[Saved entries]
= Beginning of Section =

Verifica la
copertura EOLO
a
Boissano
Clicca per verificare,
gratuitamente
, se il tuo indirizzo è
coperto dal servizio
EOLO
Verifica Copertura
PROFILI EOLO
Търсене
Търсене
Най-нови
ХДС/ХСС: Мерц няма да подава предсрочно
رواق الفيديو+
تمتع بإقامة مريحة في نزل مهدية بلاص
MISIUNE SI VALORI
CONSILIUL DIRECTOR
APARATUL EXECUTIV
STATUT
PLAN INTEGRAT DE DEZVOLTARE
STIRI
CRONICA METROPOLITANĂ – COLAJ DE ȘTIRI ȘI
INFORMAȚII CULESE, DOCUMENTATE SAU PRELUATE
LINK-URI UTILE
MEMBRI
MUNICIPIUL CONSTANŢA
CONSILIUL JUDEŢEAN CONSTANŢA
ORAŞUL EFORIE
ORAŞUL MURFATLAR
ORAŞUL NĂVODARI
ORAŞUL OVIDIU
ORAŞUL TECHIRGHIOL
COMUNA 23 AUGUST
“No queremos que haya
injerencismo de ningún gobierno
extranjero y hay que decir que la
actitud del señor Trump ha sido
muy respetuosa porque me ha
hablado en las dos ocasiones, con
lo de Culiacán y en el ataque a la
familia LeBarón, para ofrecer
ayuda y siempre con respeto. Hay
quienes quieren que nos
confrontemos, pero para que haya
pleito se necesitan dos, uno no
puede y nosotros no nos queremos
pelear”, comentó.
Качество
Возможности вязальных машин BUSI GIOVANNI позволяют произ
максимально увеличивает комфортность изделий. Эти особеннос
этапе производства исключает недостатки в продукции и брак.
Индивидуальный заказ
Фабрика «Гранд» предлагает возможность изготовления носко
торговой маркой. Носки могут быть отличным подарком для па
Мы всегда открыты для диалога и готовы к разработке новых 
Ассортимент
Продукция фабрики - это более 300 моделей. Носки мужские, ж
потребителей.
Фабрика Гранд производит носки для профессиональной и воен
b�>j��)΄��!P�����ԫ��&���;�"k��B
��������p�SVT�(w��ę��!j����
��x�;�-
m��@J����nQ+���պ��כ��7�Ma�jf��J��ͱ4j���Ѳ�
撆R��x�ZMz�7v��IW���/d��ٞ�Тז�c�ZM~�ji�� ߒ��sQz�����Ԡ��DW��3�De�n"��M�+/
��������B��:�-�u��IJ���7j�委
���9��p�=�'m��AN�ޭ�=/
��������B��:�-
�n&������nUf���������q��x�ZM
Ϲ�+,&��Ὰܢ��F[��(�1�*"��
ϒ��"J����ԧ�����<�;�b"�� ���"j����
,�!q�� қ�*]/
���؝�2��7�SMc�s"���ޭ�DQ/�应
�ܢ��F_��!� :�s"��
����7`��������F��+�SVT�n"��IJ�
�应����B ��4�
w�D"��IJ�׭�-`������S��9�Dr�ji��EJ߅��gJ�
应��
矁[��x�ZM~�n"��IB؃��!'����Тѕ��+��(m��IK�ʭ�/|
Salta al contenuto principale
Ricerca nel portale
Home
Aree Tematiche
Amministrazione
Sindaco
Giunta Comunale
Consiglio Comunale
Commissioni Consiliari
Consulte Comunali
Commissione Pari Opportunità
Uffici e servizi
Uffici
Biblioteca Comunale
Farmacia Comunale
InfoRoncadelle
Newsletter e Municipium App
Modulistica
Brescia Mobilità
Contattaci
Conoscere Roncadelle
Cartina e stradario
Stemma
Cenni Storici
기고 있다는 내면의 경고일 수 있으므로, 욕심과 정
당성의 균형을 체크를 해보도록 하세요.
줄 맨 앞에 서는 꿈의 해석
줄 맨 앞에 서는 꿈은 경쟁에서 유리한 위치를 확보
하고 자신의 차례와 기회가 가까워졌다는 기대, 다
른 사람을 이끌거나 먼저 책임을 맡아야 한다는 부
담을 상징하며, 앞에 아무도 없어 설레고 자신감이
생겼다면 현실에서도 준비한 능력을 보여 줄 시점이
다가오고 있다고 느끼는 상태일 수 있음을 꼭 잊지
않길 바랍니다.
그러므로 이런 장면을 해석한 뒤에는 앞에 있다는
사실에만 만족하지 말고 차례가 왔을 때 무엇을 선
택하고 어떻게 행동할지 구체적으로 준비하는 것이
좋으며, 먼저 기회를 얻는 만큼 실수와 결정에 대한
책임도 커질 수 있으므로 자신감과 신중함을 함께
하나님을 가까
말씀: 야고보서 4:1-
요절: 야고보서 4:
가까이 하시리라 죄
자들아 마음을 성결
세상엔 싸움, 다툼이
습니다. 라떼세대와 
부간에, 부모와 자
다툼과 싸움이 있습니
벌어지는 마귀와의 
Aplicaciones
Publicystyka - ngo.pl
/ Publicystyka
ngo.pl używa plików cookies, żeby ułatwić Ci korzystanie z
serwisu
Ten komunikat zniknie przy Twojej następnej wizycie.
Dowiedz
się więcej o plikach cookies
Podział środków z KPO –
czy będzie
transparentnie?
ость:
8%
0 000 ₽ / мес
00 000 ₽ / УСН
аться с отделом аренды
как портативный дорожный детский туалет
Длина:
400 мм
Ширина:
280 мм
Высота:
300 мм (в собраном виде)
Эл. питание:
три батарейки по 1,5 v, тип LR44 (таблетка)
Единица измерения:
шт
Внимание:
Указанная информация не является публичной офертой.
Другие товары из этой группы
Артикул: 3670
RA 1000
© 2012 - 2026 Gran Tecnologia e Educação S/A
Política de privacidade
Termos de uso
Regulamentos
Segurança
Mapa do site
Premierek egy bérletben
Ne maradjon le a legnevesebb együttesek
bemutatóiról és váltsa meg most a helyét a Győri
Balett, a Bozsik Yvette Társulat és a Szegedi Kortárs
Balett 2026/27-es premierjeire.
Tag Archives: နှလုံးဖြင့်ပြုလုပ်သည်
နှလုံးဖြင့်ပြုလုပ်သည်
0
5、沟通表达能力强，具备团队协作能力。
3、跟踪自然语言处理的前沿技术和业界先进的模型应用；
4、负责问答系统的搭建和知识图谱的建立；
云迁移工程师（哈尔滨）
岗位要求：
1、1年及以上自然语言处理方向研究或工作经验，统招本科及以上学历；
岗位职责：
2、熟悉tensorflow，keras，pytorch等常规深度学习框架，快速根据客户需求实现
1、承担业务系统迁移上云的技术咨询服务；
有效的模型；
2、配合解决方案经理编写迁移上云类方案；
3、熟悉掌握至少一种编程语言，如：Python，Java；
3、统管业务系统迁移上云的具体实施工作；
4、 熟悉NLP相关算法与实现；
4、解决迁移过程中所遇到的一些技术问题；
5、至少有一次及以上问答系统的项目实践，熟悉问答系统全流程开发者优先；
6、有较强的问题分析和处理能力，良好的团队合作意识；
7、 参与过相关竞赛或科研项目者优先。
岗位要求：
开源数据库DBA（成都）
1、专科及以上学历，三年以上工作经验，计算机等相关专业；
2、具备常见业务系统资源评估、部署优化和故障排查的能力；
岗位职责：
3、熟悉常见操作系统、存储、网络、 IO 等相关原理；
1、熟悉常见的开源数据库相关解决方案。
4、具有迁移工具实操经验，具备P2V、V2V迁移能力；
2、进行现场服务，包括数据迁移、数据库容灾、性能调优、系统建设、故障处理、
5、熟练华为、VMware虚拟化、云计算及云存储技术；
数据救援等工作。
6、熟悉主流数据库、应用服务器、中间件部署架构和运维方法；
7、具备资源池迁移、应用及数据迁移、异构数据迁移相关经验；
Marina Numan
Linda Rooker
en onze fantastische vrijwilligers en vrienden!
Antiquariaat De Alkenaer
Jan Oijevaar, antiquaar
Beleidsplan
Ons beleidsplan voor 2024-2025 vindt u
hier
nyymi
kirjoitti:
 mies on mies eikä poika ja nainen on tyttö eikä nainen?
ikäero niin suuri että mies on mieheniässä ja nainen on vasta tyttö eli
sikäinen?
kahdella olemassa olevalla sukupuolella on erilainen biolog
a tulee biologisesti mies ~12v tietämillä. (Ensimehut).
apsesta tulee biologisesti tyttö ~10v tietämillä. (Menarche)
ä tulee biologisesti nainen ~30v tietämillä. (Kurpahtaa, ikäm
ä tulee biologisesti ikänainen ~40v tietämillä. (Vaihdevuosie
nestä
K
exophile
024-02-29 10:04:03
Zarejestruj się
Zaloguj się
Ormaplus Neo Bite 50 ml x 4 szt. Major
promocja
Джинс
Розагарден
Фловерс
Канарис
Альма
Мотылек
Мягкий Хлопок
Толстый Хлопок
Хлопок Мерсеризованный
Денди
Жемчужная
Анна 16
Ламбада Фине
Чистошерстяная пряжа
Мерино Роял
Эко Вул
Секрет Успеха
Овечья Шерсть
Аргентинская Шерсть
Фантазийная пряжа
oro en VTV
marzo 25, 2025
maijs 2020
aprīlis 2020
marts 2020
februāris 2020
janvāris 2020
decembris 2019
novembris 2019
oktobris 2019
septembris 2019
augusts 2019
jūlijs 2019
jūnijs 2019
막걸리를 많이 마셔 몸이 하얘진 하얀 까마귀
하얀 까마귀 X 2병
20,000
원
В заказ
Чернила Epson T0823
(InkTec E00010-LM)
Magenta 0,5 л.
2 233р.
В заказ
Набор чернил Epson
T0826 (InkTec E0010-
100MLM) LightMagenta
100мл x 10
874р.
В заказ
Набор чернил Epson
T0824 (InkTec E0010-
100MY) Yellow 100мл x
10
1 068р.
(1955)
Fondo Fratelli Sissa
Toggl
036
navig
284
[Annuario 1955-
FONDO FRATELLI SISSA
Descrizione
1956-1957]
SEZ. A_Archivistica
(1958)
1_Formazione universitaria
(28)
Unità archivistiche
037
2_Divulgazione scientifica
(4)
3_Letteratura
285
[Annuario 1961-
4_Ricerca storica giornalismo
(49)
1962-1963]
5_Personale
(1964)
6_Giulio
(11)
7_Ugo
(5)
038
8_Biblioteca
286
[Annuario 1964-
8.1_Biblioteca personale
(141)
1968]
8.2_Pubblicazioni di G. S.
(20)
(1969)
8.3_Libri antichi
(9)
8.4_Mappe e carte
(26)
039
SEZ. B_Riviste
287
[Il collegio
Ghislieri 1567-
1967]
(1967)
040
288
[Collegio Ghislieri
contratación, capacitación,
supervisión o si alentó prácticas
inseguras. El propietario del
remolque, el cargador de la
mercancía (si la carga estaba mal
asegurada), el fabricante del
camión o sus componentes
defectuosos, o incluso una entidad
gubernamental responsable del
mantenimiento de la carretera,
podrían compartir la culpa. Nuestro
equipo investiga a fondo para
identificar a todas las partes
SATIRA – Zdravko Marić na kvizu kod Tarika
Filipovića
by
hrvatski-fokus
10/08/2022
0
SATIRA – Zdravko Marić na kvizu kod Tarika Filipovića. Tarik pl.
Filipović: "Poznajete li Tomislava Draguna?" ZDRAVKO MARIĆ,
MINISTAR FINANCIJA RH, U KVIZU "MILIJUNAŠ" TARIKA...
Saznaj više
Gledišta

= End of Section =

Reproduce the lines of the material verbatim, beginning with its first line and ending after the line containing "تمتع بإقامة مريحة في نزل مهدية بلاص".

Verifica la
copertura EOLO
a
Boissano
Clicca per verificare,
gratuitamente
, se il tuo indirizzo è
coperto dal servizio
EOLO
Verifica Copertura
PROFILI EOLO
Търсене
Търсене
Най-нови
ХДС/ХСС: Мерц няма да подава предсрочно
رواق الفيديو+
تمتع بإقامة مريحة في نزل مهدية بلاص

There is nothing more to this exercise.